Diversity, functionality, and stability of the T cell repertoire derived in vivo from a single human T cell precursor

Abstract

In this report, we have analyzed the human T cell repertoire derived in vivo from a single T cell precursor. A unique case of X-linked severe combined immunodeficiency in which a reverse mutation occurred in an early T cell precursor was analyzed to this end. It was determined that at least 1,000 T cell clones with unique T cell receptor-beta sequences were generated from this precursor. This diversity seems to be stable over time and provides protection from infections in vivo. A similar estimation was obtained in an in vitro murine model of T cell generation from a single cell precursor. Overall, our results document the large diversity potential of T cell precursors and provide a rationale for gene therapy of the block of T cell development.

Figure 1

Numerous distinct T cell clones have been generated from a single T cell progenitor. (A) cDNA prepared from the peripheral blood mononuclear cells of the patient (at 3 years of age) was amplified in multiple PCRs primed by BV- and BC-specific primers. PCR products were then subjected to run-off reactions by using a nested fluorescent primer specific for the BC segment. Labeled DNA copies were analyzed on a sequencing gel in an automated DNA sequencer. The size and the intensity of each band were recorded and analyzed with the immunoscope software. CDR3 size distribution analysis of the patient's peripheral T cells was performed for almost all BV segments and for three AV segments. (B) Altered CDR3β distribution in all BV-BJ profiles analyzed from the patient. For several BV segments, BV-BC PCR products obtained from either a healthy donor or the patient were subjected to run-off reactions by using nested fluorescent primers specific for one of the BJ segments. CDR3β size distribution profiles of the patient (black profiles) are compared with those obtained from the healthy donor (white profiles).

Figure 2

Relative stability of the patient's T cell repertoire over time.
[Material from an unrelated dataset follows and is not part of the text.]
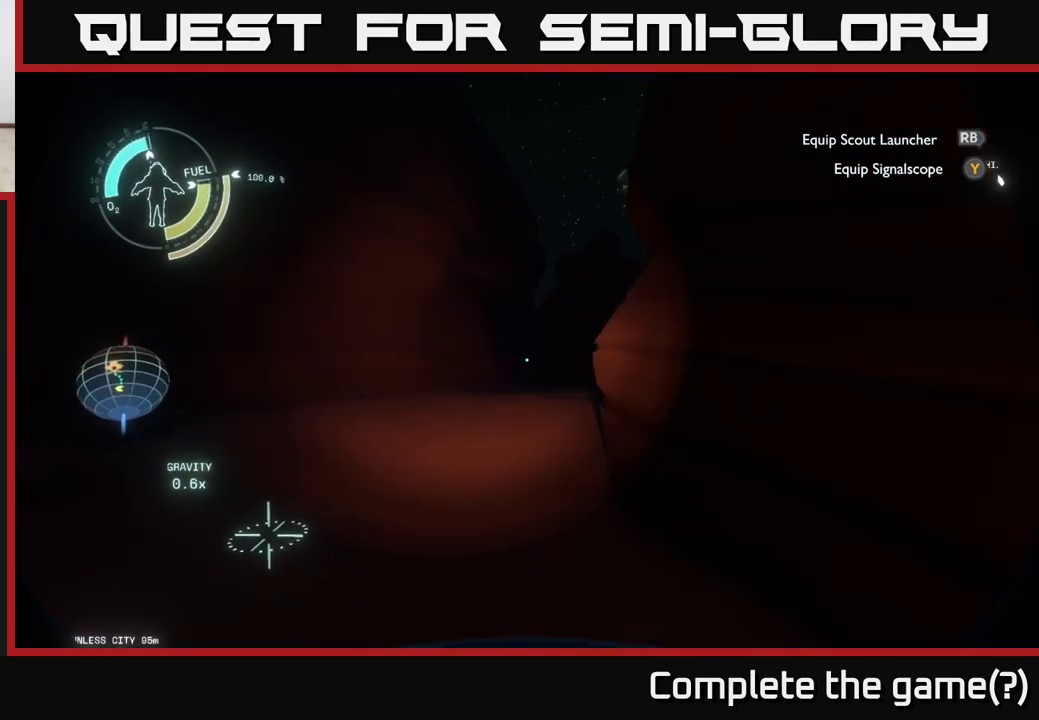
{"buttons": [], "left_stick": "center", "right_stick": "left", "events": [[150, "left_stick", "up-left"], [350, "left_stick", "center"], [433, "right_stick", "left"]]}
CDR3β size distribution analyses were performed from the patient's peripheral blood mononuclear cells at various time points. The figure shows the comparison of the profiles obtained at the age of 3 (black profiles) and 5 (white profiles) years. Arrows indicate the persistence of some expanded populations.

Figure 3

Phenotypic characterization of the patient's T cell subsets. Peripheral blood mononuclear cells from the patient and from the control donor were triple stained with the indicated antibodies. Profiles are gated on either CD4 or CD8 positive cells.

Figure 4

TCR diversity generated in vitro by a single murine T cell progenitor. Various number of fetal thymocytes (15, 25, or 150) were seeded in individual γ-irradiated lobes. After 2 weeks of FTOC, lobes were examined by flow cytometry for the presence of αβ-TCR positive cells. (A) Representative fluorescence-activated cell sorter profile of cells from an individual reconstituted thymic lobe. The majority of the cells expressed αβ-TCR. No cellularity was observed in nonreconstituted (negative) lobes. For each point, the percentage of negative lobes was calculated. (B) Estimation of T cell precursor frequency. According to the Poisson probability distribution, the inoculum that produces 37% negative recipients is expected to contain a single T cell progenitor. This frequency was estimated to be 1 in 26 cells. Therefore, lobes seeded with 15 cells, when reconstituted, contain the progeny of a single T cell precursor. T cell repertoire analyses were performed on these individual lobes. (C) Analysis of the T cell repertoire in lobes reconstituted with one or five T cell precursors. cDNAs prepared from individual thymic lobes were submitted to PCR by using BV10- (or BV8.2-) and BC-specific primers. Representative CDR3β size distribution profiles corresponding to an unreconstituted lobe or a lobe reconstituted with one or five T cell progenitors are shown. (D) Analysis of BV10-BJ rearrangements in lobes reconstituted with a single T cell precursor.